Hip problems: shortage of doctors partly to blame

THE number of late diagnoses of developmentally displaced hips in young children is on the increase and a shortage of community health doctors is partly to blame.

Hip problems: shortage of doctors partly to blame

Dr Bridin Cannon, a public health doctor in Cork, said there was also a growth in the number of baby boys given a late diagnosis of undescended testes. This could lead to malignancy and damage fertility prospects, Dr Cannon said.

Addressing members of the Irish Medical Organisation (IMO), Dr Cannon said dyplastic or displaced hips should ideally be picked up in newborns but sometimes the condition developed at a later stage. For this reason it is no longer called congenital hip displacement, she said.

“You are checked in the maternity hospitals and the GPs do it at six weeks as well, but if you’ve only done six newborn babies in the year, you’re not going to be very good at testing,” Dr Cannon said. Previously a dedicated ‘hip doctor’ carried out the testing, but child developmental services were now so overstretched, this did not always happen.
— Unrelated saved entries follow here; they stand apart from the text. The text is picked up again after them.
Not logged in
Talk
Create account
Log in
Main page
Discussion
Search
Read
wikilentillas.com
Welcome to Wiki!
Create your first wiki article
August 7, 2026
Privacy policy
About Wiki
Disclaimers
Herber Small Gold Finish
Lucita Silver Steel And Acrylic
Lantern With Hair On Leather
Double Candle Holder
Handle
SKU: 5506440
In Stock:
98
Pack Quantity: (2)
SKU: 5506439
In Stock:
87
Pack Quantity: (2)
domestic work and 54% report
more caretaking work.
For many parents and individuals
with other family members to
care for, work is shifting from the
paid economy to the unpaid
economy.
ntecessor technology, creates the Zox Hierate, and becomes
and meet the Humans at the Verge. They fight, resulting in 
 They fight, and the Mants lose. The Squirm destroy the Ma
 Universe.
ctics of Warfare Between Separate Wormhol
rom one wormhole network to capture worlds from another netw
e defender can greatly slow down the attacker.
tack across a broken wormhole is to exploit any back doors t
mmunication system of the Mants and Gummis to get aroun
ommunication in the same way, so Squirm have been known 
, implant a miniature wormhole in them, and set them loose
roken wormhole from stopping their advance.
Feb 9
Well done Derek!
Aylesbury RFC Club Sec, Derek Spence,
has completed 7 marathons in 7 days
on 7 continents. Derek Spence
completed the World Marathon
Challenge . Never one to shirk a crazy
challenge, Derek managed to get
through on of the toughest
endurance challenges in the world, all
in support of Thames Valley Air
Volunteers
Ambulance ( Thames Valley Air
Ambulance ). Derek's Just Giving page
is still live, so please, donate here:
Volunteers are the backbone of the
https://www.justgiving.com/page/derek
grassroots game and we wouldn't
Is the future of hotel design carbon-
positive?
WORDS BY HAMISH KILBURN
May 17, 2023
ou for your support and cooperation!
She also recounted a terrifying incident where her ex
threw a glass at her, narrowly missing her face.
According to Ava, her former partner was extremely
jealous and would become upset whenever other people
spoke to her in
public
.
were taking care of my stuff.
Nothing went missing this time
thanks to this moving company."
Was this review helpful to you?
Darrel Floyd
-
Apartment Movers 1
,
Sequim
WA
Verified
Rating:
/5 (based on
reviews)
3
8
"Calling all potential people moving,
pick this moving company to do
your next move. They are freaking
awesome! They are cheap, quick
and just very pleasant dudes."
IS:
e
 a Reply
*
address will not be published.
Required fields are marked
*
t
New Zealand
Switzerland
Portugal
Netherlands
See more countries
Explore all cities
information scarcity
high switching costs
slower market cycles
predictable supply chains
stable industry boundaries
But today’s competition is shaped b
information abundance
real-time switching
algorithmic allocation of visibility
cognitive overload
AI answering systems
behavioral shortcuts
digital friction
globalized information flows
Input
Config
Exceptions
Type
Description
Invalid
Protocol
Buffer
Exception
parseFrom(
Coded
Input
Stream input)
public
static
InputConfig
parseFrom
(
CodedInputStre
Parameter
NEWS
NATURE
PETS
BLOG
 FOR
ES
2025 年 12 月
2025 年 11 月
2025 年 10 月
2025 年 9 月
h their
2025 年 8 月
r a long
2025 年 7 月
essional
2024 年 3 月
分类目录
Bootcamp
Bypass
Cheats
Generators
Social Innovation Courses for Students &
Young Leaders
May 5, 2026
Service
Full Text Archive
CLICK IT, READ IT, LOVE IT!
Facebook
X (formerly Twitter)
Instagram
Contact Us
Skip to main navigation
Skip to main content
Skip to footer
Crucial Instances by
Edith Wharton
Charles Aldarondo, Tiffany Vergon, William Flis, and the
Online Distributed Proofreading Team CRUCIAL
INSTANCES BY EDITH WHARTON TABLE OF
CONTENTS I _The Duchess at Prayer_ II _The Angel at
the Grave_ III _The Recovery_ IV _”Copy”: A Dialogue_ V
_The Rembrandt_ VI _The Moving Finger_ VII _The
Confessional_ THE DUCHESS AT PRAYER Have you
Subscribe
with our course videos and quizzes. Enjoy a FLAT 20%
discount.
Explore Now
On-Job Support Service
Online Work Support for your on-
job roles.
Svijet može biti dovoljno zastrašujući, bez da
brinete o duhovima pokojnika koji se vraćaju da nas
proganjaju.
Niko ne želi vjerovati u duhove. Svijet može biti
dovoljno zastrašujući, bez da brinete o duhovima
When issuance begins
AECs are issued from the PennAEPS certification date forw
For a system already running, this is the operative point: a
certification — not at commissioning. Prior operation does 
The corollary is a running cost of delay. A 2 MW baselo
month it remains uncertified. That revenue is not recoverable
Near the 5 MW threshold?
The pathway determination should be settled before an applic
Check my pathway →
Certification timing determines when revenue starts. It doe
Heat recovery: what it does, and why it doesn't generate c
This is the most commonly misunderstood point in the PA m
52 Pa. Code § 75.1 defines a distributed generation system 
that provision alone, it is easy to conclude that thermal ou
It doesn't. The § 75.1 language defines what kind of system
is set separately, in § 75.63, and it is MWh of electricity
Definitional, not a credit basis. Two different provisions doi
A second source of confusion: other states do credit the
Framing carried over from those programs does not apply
Failure to deliver an early diagnosis could cause a limp and lead to extended surgery for a child, she said.

“Community health doctors have been totally run down and pulled for everything and everything, including all the vaccination programmes, which are really important, but we don’t have enough resources to cover everything,” Dr Cannon said.

A motion deploring HSE underfunding of child development services was passed.

At a scientific session, doctors heard that an estimated 1,500 lives could be saved each year if food manufacturers were compelled to clearly label products which have high sugar, salt and fat content.

Prof Antony Staines, School of Nursing, UCD, said there had been a voluntary agreement between a number of major players in the food industry and the Food SafetyAuthority to reduce the salt, sugar and transfatty acid content of their foods, but it was time now to make it mandatory through regulation.

Separately, IMO chief executive George McNiece called on the Government to “be more open” about its plans to introduce universal health care. Health Minister Dr James Reilly said he intends to introduce a model based on the best aspects of models used in other countries. He also said two new health insurers had expressed interest in entering the Irish market in the past few months.